Entre impuissance et « surprenance »

Srs Beauregard et Timmons

Maison de la Parole, 1er novembre 2017 – Le conférencier invité, le réputé Dr Patrick Vinay, a charmé son auditoire par sa science, sa grande humanité et sa bonté. Manifestement, il maîtrise bien le sujet : l’accompagnement en fin de vie.  En dix ans seulement, il a accompagné quelque 5000 personnes en soins palliatifs.  Son propos d’expert est livré tout en fluidité et en poésie.  De la musique aux oreilles de l’âme!

Le Dr Vinay a d’abord partagé une vérité qu’il confesse avoir lui-même mis des années à réaliser : derrière chaque maladie, il y a d’abord et avant tout une ou un malade.  D’où l’importance de ne pas s’occuper que de la maladie mais aussi et surtout de la personne. Ce qui se passe en fin de vie n’est pas juste « un mauvais moment à passer ».  C’est un temps précieux qu’il ne faut pas escamoter.  La personne bien portante pense différemment de la personne malade.

Quand on devient malade, les mécanismes de survie sont débordés.  On doit faire progressivement le deuil de soi-même.  La perte des activités valorisantes s’accompagne d’un sentiment d’inutilité.  La souffrance psychologique et la souffrance relationnelle ne sont pas moins réelles que la souffrance physique.  Le besoin de sens alimente la souffrance existentielle, la peur que sa vie n’ait plus aucun sens. Pire, la peur que sa vie n’ait eu aucun sens : « Ai-je été moi-même? Ai-je donné la priorité aux vraies choses? ».

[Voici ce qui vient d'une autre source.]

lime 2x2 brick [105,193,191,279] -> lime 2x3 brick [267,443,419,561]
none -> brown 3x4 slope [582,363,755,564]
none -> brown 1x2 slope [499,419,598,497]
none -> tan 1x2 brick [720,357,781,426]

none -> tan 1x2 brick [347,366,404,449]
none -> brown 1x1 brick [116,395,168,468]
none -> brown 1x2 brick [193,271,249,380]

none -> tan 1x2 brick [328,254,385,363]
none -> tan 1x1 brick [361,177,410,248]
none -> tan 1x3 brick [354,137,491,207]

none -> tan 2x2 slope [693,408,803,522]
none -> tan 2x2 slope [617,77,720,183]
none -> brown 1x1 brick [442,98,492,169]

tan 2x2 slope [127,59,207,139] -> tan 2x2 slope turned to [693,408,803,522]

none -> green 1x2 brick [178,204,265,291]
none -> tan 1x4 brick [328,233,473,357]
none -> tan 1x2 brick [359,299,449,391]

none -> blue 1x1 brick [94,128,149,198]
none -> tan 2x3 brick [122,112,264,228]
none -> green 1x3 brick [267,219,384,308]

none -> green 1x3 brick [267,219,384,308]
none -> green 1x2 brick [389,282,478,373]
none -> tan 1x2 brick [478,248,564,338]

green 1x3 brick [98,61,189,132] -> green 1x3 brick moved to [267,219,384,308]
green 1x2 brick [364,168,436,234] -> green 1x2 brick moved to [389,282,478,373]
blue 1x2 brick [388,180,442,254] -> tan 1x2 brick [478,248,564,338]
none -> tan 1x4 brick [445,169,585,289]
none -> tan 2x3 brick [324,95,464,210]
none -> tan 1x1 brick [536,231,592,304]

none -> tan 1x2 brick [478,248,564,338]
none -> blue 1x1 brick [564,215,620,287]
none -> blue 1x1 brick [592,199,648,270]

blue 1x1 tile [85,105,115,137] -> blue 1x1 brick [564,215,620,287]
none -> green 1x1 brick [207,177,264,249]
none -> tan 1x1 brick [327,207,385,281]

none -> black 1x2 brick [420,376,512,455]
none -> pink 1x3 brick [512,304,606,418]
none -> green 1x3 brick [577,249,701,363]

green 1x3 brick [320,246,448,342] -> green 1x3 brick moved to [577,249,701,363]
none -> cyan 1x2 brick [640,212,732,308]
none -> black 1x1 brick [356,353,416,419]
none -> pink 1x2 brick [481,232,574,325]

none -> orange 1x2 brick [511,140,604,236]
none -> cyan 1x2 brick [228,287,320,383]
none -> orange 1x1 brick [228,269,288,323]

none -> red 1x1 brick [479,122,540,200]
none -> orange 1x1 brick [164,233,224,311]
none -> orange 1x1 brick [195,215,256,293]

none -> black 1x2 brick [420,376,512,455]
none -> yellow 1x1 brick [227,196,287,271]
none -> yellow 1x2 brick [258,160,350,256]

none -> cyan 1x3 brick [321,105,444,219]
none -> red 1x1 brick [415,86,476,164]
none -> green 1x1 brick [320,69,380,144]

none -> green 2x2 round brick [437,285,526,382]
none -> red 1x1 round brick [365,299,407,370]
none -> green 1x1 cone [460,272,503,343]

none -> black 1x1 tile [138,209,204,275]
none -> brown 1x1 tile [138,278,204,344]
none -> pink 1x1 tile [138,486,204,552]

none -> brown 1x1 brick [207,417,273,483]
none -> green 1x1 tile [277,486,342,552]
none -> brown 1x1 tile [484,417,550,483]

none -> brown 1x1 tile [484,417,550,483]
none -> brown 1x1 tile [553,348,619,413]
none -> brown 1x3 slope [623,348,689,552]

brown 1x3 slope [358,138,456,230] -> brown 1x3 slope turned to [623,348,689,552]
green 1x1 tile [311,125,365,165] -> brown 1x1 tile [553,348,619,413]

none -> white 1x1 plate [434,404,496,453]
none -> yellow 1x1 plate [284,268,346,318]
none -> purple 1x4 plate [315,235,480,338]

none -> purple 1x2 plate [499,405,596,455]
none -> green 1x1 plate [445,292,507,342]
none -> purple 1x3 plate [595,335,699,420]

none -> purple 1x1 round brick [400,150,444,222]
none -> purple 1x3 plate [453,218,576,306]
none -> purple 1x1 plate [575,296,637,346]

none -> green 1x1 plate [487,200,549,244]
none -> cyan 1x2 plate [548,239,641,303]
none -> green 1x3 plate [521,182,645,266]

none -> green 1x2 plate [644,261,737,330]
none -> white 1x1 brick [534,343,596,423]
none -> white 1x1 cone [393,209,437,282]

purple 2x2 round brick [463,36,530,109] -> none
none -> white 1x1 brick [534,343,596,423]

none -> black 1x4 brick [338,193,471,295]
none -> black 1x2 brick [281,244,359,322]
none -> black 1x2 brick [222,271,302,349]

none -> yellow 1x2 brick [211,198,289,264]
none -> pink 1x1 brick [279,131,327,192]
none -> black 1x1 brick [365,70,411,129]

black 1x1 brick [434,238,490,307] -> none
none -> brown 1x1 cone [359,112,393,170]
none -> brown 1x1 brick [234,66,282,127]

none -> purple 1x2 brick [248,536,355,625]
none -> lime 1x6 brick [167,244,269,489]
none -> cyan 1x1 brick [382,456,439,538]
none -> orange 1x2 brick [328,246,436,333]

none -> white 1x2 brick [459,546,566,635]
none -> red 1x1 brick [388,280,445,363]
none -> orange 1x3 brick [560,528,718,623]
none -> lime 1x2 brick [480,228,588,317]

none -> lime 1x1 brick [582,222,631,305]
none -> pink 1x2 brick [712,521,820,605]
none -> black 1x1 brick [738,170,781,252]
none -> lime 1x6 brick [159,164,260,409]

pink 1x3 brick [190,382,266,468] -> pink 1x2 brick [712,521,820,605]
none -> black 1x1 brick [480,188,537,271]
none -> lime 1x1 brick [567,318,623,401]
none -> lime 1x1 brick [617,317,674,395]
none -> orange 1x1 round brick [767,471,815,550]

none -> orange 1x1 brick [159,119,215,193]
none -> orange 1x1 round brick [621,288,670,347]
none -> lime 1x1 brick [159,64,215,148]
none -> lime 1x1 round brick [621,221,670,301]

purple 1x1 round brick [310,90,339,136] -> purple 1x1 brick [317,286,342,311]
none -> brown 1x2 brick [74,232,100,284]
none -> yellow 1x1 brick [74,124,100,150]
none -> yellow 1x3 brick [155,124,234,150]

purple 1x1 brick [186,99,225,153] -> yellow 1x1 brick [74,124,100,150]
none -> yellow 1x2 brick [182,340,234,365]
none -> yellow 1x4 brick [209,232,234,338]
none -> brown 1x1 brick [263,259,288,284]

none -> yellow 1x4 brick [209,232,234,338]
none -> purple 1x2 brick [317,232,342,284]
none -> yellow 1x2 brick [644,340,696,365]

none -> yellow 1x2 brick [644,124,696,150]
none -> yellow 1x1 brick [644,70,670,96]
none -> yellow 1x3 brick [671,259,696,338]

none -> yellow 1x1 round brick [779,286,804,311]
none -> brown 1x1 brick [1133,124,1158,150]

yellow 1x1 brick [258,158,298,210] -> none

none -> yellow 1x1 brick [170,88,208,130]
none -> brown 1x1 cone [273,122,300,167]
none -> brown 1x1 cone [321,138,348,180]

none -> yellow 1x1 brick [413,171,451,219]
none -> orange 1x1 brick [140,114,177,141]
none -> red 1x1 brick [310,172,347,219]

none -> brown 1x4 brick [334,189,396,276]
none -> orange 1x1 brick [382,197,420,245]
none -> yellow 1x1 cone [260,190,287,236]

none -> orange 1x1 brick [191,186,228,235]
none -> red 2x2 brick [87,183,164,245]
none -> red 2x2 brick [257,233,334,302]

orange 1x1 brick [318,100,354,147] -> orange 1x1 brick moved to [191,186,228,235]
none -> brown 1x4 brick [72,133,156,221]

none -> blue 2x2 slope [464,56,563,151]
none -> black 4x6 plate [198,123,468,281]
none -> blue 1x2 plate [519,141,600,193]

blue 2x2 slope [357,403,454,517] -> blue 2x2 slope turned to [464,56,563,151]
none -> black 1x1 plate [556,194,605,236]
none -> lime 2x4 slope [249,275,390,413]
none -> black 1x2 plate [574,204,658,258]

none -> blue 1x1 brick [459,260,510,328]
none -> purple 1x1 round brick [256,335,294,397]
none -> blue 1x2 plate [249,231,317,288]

Sur un lit de mort, les priorités de sa vie sont mises dans un grand tamis. Une fois secoué, le tamis de sa vie ne retient que l’essentiel.  Et ces réalités essentielles ont toutes un nom propre : celui de sa conjointe, de son conjoint, de ses enfants, de ses amis…  La personne en fin de vie recherche un regard positif, un contact vrai avec les siens.  L’espace entre elle et moi est fait de nous deux.  La personne en fin de vie est sensible à « une voix de sa maison », une voix familière qui lui transmet la confiance et le courage. Tous deux, nous sommes égaux devant le mystère de nos vies.

Quand l’équipe soignante réussit à rendre confortable la personne malade, la fin de vie peut être un moment d’opportunité, de découverte, de transformation et de profonde communion;  un moment spirituel.  Nous pouvons alors passer de l’impuissance à ce que le Dr Vinay appelle « la surprenance » : un précieux renouveau dans la relation, un ultime « Je t’aime », une réconciliation célébrée, un pardon offert, une main tendue, une confidence inattendue… En fin de vie, notre impuissance appelle l’intervention de Dieu.  Quand la personne mourante et la personne aidante acceptent leur impuissance réciproque, elles peuvent se mettre en marche l’une avec l’autre.

Cette conférence vivifiante était une initiative de la Maison de la Parole animée par Srs Pierrette Beauregard, Édith Lavoie, Muriel Timmons et Mme Geneviève Boucher.